Pendant des décennies, la puissance électorale de l’extrême droite a servi de police d’assurance aux libéraux de gauche et de droite : n’importe quel bourricot modéré franchissait sans peine la ligne d’arrivée, une fois opposé à une formation politique irrecevable, infréquentable, irrespirable. Lors de l’élection présidentielle française de 2002, le résultat de M. Jean-Marie Le Pen stagna entre les deux tours, passant de 16,8% à 17,8%. Dans le même temps, celui de son rival Jacques Chirac s’envola de 19,8% à 82,2% des suffrages exprimés. La même opération a permis à M. Emmanuel Macron de l’emporter en 2017, quoique avec une marge moins spectaculaire.

Ce qui a réussi contre l’extrême droite, les libéraux comptent le refaire contre la gauche. Ils cherchent donc à bâtir contre sa progression éventuelle un mur des valeurs qui la rendra suspecte à son tour. Et obliger ainsi ceux qui ne supportent plus les politiques du pouvoir à s’en accommoder malgré tout tant ils jugent ignobles ses opposants les plus puissants.

Le hasard faisant bien les choses, la calomnie d’une gauche devenue antisémite bourgeonne en même temps en France, au Royaume-Uni et aux États-Unis. Une fois la cible désignée, il suffit de trouver un jugement maladroit, outrancier ou abject sur la page Facebook ou sur le compte Twitter d’un des membres du courant politique qu’on veut déshonorer (le Parti travailliste britannique compte plus de 500 000 adhérents). Ensuite, les médias prennent le relais. On peut aussi s’employer à détruire un adversaire en lui imputant un phantasme antisémite qui lui est étranger – du type : la démocratie, le journalisme et la finance sont au service des Juifs – sitôt qu’il formule une critique de l’oligarchie, des médias ou de la banque.

Et c’est parti. « Si [Jeremy] Corbyn s’installait à Downing Street, on pourrait dire que, pour la première fois depuis Hitler, un antisémite gouverne un pays européen », prétend alerter l’académicien Alain Finkielkraut. Situation tout aussi menaçante aux États-Unis, puisque, selon le président Donald Trump, avec l’élection au Congrès de plusieurs militantes de gauche, « le Parti démocrate est devenu un parti anti-israélien, un parti antijuif ». « Les démocrates détestent le peuple juif », ajoute-t-il.

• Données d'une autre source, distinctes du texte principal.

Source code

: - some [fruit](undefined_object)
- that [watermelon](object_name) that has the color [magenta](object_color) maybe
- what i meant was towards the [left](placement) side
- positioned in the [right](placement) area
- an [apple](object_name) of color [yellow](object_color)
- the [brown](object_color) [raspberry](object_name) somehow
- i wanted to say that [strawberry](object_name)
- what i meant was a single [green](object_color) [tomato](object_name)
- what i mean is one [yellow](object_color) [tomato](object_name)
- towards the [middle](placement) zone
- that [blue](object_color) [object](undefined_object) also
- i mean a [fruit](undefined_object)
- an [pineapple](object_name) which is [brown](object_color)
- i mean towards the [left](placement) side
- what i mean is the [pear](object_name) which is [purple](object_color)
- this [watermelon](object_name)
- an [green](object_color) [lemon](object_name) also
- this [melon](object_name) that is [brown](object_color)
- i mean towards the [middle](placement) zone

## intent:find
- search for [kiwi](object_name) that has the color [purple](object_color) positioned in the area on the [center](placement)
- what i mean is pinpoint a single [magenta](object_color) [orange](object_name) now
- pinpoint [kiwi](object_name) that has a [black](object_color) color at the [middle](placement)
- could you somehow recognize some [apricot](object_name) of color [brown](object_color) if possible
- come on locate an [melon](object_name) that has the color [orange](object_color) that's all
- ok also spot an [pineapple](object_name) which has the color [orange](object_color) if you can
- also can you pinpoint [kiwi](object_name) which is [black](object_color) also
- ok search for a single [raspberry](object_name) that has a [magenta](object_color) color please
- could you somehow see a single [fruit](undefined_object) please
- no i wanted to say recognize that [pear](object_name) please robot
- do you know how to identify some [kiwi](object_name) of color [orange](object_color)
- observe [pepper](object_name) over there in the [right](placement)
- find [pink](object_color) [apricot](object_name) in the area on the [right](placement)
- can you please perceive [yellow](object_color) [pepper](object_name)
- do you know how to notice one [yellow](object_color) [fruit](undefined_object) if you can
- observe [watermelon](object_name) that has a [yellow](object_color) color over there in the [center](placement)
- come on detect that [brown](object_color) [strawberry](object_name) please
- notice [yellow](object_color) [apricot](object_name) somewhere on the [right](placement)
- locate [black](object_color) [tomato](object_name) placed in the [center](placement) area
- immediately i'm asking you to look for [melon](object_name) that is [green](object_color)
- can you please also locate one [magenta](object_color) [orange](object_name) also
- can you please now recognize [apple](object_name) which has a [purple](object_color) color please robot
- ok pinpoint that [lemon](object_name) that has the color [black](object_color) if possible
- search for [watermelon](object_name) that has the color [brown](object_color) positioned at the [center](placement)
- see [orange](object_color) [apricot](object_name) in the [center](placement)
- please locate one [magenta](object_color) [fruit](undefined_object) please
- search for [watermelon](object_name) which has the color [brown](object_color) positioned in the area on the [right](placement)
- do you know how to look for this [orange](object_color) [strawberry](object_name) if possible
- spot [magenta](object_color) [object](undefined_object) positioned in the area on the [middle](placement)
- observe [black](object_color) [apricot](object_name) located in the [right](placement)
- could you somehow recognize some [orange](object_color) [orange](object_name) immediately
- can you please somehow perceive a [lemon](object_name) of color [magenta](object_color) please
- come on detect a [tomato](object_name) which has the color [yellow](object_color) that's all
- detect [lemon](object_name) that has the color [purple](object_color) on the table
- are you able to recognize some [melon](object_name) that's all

De son côté, Bernard-Henri Lévy vient d’assimiler le député et journaliste français François Ruffin à la fois à Lucien Rebatet, auteur du pamphlet antisémite Les Décombres, à Xavier Vallat, commissaire général aux questions juives sous le régime de Vichy, et à Robert Brasillach, collaborateur fusillé à la Libération. L’affabulateur chéri des médias aurait même décelé chez Ruffin une « filiation consciente ou sournoise avec la prose de Gringoire », un hebdomadaire ruisselant de haine antisémite dont une des campagnes de diffamation les plus fameuses poussa au suicide un ministre du Front populaire.

Des Juifs ont été assassinés en France et aux États-Unis par des antisémites. Un tel drame ne doit pas servir d’arme idéologique à M. Trump, au gouvernement israélien et à des intellectuels faussaires. S’il faut construire un cordon sanitaire, qu’il nous protège plutôt de ceux qui imputent à leurs adversaires une infamie dont ils les savent innocents.